Gaspar Noe’s Irreversible was released in 2002 but I cannot think of very many films in those subsequent years that has come close to matching the ghastly visceral impact of its depiction of physical and sexual violence, including a 9-minute-long single-shot sequence involving a brutal rape that is perhaps the most horrific thing I’ve ever seen in a movie. This does not make it a bad film, I hasten to add, but even its admirers—and I do believe it to be a powerful work that remains the best of Noe’s career to date—would admit that it is a hard one to sit through even once, let alone return to for a second glance. And yet, it is now returning to theaters in a newly rejiggered version entitled Irreversible: Straight Cut and while I take issue with the form in which it is being presented, the power of the filmmaking is still able to shine through, if that is the proper term.
For those of you who haven’t seen the film before, it tells a story of a ostensibly happy couple, Marcus and Alex (played by then-real-life couple Vincent Cassel and Monica Bellucci) whose lives are shattered forever when Alex is the victim of a rape and Marcus, along with friend (and former boyfriend of Alex) Pierre (Albert Dupontel), tracks down the person they believe to be the guilty party and beat him to death with a fire extinguisher in the middle of a sex club. This is grim enough but it is made even more ghastly by Noe’s conceit to have the events of the film, all of which are conveyed via extended single-shot takes, occur in reverse chronological order, meaning that two most grotesque sequences—the extinguisher beating and the rape—turn up fairly early in the proceedings, a choice that serves to both unsettle viewers right from the get-go and to cast a pall upon the subsequent scenes of them going about their normal lives, blissfully unaware—unlike those of us in the audience—of what is to come.

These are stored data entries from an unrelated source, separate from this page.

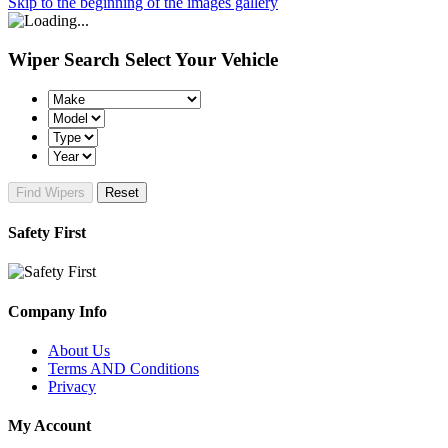
Skip to the beginning of the images gallery
Wiper Search
Select Your Vehicle
Find Wipers
Reset
Safety First
Company Info
About Us
Terms AND Conditions
Privacy
My Account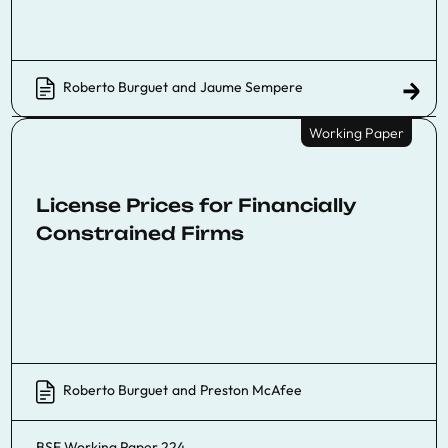
Roberto Burguet
and
Jaume Sempere
Working Paper
License Prices for Financially
Constrained Firms
Roberto Burguet
and
Preston McAfee
BSE Working Paper 224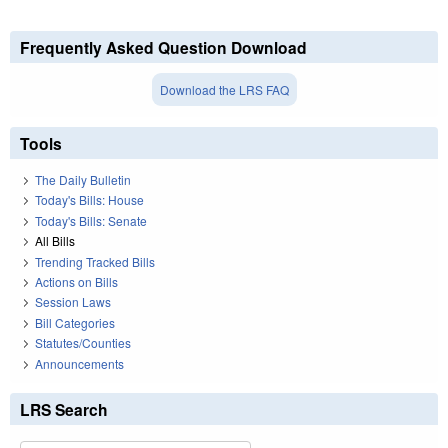
Frequently Asked Question Download
Download the LRS FAQ
Tools
The Daily Bulletin
Today's Bills: House
Today's Bills: Senate
All Bills
Trending Tracked Bills
Actions on Bills
Session Laws
Bill Categories
Statutes/Counties
Announcements
LRS Search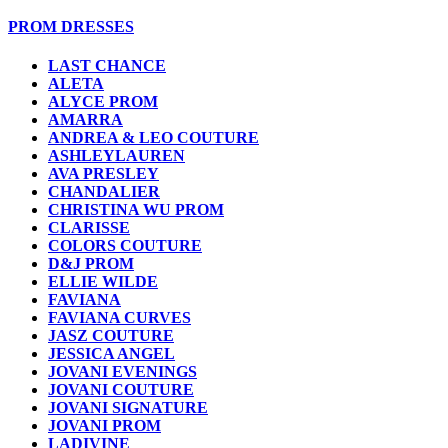
PROM DRESSES
LAST CHANCE
ALETA
ALYCE PROM
AMARRA
ANDREA & LEO COUTURE
ASHLEYLAUREN
AVA PRESLEY
CHANDALIER
CHRISTINA WU PROM
CLARISSE
COLORS COUTURE
D&J PROM
ELLIE WILDE
FAVIANA
FAVIANA CURVES
JASZ COUTURE
JESSICA ANGEL
JOVANI EVENINGS
JOVANI COUTURE
JOVANI SIGNATURE
JOVANI PROM
LADIVINE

The difference between that original version and Irreversible: Straight Cut is that this time around, as suggested by the new subtitle, Noe has reversed the order of the scenes so that the story now plays out in chronological order with the more sedate scenes coming first and the more horrifying ones coming towards the end. (As far as I can tell, no other footage has been added or subtracted.) For those who have never seen the film before, the resulting experience will be a markedly different one from those who saw it in its original iteration. In some cases, such as the way that the film now better highlights certain tensions between the three main characters and Marcus’s propensity for bad-boy behavior, the changes are intriguing. Others are much less successful, particularly the way that the haunting ambiguity of a key aspect of the story’s conclusion—one that most viewers might not have even noticed at the time—has now essentially been done away with here.
Of course, if you have seen the film, the change is chronology has less impact because even in a more straightforward order, the knowledge of what is about to happen ends up cast another, albeit slightly different, pall over the proceedings. (That said, it is somewhat unlikely that someone at this point is going to wander into this particular film, regardless of which version, completely unaware of what is to come.) Of the two, I prefer the original take—that is the way that Noe originally designed for it to be seen and I don’t feel that the reverse approach brings enough to the party to justify its existence.
In essence, Irreversible: Straight Cut plays like the kind of thing that might have been included as an extra on the Blu-Ray. That said, even if the concept of this re-release comes closer to coming across as a gimmick than the original reverse version ever did, it does not diffuse the raw and intense power of Noe’s filmmaking or the heartbreakingly effective performance from Bellucci. Irreversible is a film that is worth watching, as difficult as it may be to do so at times, but anyone electing to do so would be better served by sticking with Noe’s initial vision—as this film proves, sometimes the straightforward path is not always the most effective one.